> [作業内容]:
「荀子」の臣下のあり方を解説した文章について、最後の文に続く部分を書き足してください。

> [選択テキスト]:
◇ ◇ ◇

B 比干・・・彼も紂王に仕え、王の非道を諫めたが、王は「比干は立派な聖人じゃなあ。聖人の心臓には七つ穴があるというが本当か」と比干を殺してその心臓を取り出したという。
C 伍子胥・・・戦国の時代、呉王夫差に仕え、越王の投降を許さないよう進言したが王はこれに従わず、子胥に刀を賜って自裁せしめた。
D 平原君・・・戦国の時代、趙の公族であった平原君・趙勝は三たび丞相となってその権を振るった。邯鄲の城を秦に囲まれたとき、全権を持って楚や魏の援軍を得て秦軍を破った。
E 信陵君・・・魏の公族であった信陵君・公子無忌は平原君から援軍を求められると、魏公の権限を行使するための符節を盗用して軍を動かして秦軍を破って、趙の独立を守るとともに魏自身の安全を図った。
「荀子」は、@Aは「諫」、BCは「争」、Dは「輔」、Eは「弼」だ、としています。
しかしこれらのひとびとについては、実はその本質は一つなのである。すなわち、
従道不従君。
道に従いて君に従わず。
道理に従ってシゴトをしたのである。それ故、その主君には従わなかったのだ。
というわけで、国に
正義之臣設、則朝廷不頗。
正義の臣設けらるれば、朝廷頗ならず。
正義の臣が地位を与えられていれば、その朝廷は不公平にならない。
諫争輔弼之人信、則君過不遠。
諫争輔弼の人信(の)べらるれば、君が過ちは遠きにあらず。
ここの「信」は「伸」です。
命令に従わずに諫めたり主君に強いてでも正しい方向性を保たせるようなひとが仕事できるような状態なら、主君が間違ったとしてもあまり大きなことになる前に修正されるであろう。
爪牙之士施、則仇讎不作。
爪牙の士施さるれば、仇讎作(おこ)らず。
君主の手先として自分で判断して処断していくような人物が活用されていれば、恨みを持つ者が勢力を持つことはない。
辺境之臣処、則疆陲不喪。
辺境の臣処すれば、疆陲喪なわれず。
中央から離れた辺境の責任者が、自分の判断で処断することができるなら、国境が損なわれることはないだろう。
このゆえに、
明主好同、而闇主好独。明主尚賢使能、而饗其盛、闇主妬賢畏能、而滅其功。
明主は同じきを好み、闇主は独りあるを好む。明主は賢を尚(たっと)び能を使い、その盛んなるを饗(う)くるも、闇主は賢を妬み能を畏れ、その功を滅するなり。

◇ ◇ ◇

> [元データ]:

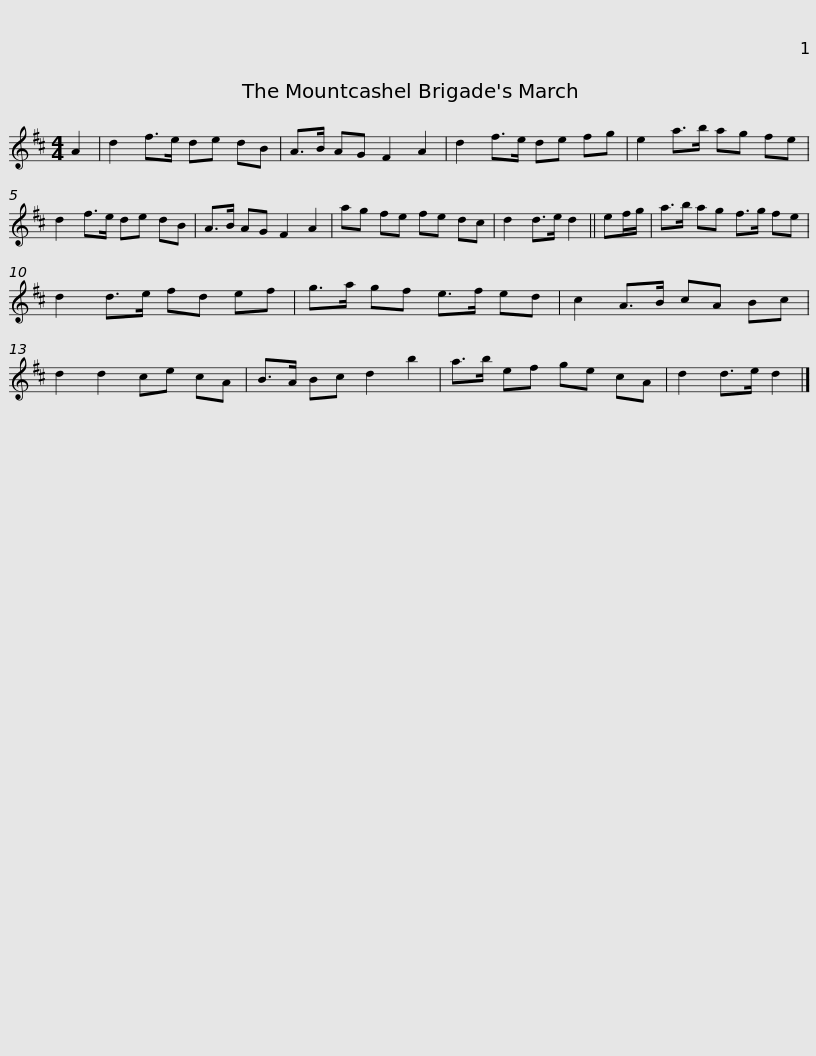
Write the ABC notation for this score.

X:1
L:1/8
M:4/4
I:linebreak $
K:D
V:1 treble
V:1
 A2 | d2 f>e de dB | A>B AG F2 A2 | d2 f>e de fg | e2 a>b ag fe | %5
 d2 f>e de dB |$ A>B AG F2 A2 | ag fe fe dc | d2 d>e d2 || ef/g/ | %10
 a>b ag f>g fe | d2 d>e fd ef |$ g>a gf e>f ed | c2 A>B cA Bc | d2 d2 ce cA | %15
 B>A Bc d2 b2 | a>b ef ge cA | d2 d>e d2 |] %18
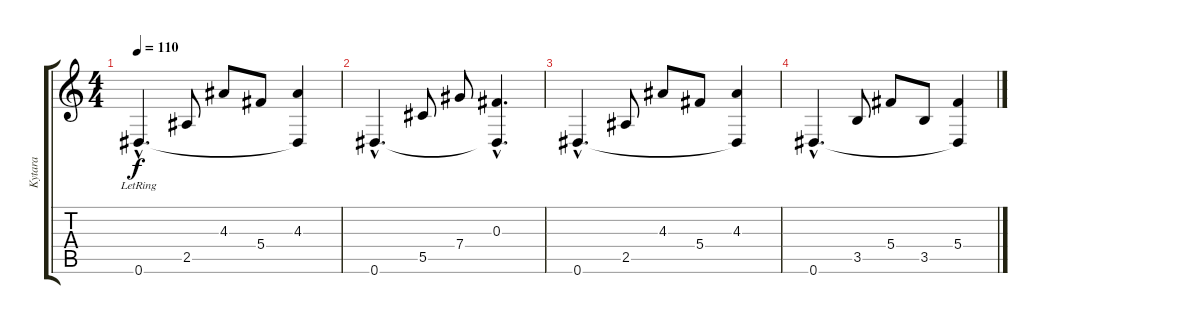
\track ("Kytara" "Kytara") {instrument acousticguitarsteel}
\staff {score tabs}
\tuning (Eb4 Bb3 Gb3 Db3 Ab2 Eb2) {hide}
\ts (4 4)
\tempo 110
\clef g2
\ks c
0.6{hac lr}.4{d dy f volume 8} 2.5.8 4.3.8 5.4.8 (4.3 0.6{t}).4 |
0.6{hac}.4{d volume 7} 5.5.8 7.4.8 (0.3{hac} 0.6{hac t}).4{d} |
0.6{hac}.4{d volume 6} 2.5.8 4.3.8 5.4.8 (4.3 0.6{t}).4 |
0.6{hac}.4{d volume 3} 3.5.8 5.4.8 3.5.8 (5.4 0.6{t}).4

◇ ◇ ◇

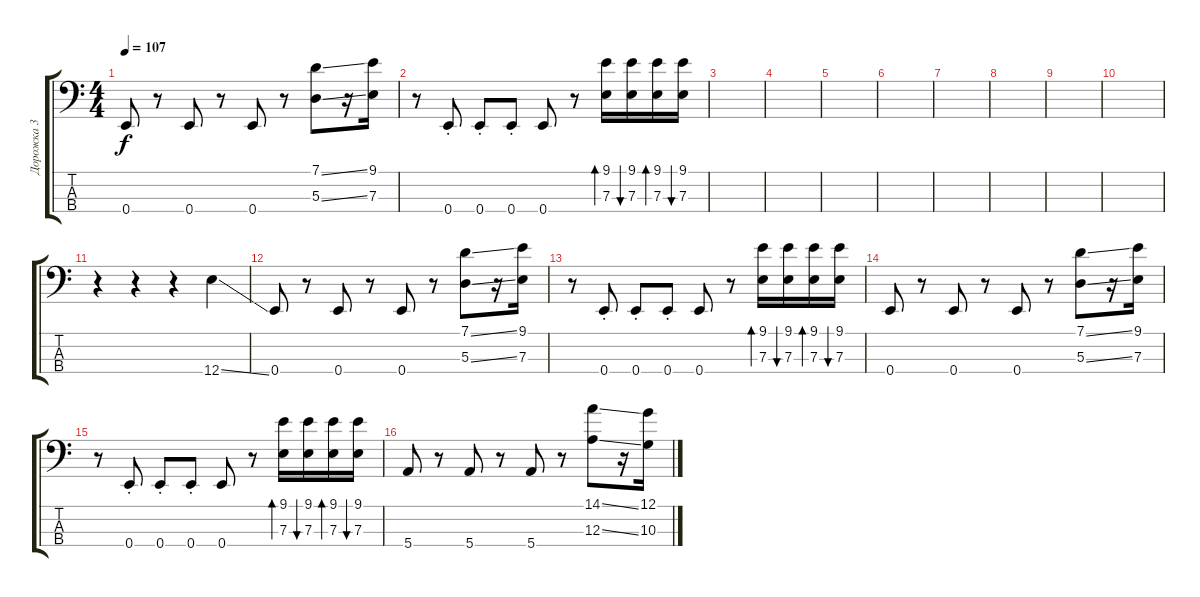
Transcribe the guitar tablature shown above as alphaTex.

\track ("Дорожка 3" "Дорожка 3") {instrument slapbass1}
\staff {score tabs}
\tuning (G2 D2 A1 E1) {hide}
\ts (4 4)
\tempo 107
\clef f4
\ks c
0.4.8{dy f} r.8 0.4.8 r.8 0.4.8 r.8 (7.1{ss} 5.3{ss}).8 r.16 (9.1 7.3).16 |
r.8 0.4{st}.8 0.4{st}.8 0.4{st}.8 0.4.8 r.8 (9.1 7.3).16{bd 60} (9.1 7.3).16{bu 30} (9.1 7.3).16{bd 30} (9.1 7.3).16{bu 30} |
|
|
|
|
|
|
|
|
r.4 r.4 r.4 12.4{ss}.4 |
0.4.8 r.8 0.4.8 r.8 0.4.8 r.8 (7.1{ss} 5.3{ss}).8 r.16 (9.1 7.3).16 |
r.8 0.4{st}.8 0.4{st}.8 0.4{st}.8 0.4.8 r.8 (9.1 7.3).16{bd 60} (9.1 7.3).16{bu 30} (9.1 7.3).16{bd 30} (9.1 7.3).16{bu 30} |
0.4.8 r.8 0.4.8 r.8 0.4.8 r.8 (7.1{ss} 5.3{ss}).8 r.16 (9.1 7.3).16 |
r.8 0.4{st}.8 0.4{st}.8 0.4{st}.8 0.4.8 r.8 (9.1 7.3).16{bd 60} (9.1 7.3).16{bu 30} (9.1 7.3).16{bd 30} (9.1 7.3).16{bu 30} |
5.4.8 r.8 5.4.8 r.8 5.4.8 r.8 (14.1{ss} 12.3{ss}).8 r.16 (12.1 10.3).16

◇ ◇ ◇

> [回答]:
すぐれた君主は判断を多くのひとびとと共有しようとし、ダメな君主は一人で何事も決めようとするのである。すぐれた君主は賢者を尊び、有能な者を活用し、彼らの盛ってくれた成果物を(ごちそうを食べるように)いただくのであるが、ダメ君主は賢者を妬み有能な者を怖れ、彼らの功績を潰してしまうのだ。
その中でも、
罰其忠、賞其賊、夫是之謂至闇。
その忠を罰し、その賊を賞す、それ、これを「至闇」と謂う。
まごころを持って仕事しているやつを罰し、へつらって禄を食んでいるようなやつに褒美を与える、こういうのが「最もダメ」である。
夏の桀王、殷の紂王が滅びたのはこの「至闇」だったからである。
ああ、古来より、
事聖君者、有聴従、無諫争。
聖君に事(つか)うる者は、聴従有りて諫争無し。
最高級の主君にお仕えする者は、言うことはすべて聞いてもらえるので、改めて諫めたり抵抗したりする必要がない。
事中君者、有諫争、無諂諛。
中君に事うる者は、諫争有りて諂諛無し。
普通の主君にお仕えする者は、諫めたり抵抗したりうする必要はありますが、ことさらにおもねりへつらう必要はない。
ところが、
事暴君者、有補削、無撟弼。
暴君に事うる者は、補削有るも、撟弼無し。
身勝手な主君にお仕えする者には、主君の言い出したことを補ったり削ったりすることができるだけで、曲げたわめたり助けて正しくしたりすることはできない。
そんなことをしたらコロされてしまいます。
その主君のもとにいるときには、古代の詩にいうように、
国有大命、不可以告人。防其躬身。
国に大命有らんとき、以て人に告ぐるべからず。その躬身を防がん。
国に大きな改革が起ころうとしているのだ・・・だが、そのことを人に言うな。まずは自分自身を守ろうではないか。
とするしかないでしょう。
なお、この詩は今に伝わる「詩経」の中には入っていません。このように古代のある時点まで伝わっていながら、孔子が編纂した(と伝承される)「詩経」に収められていない詩のことを「逸詩」といいます。というわけでこの詩は逸詩です。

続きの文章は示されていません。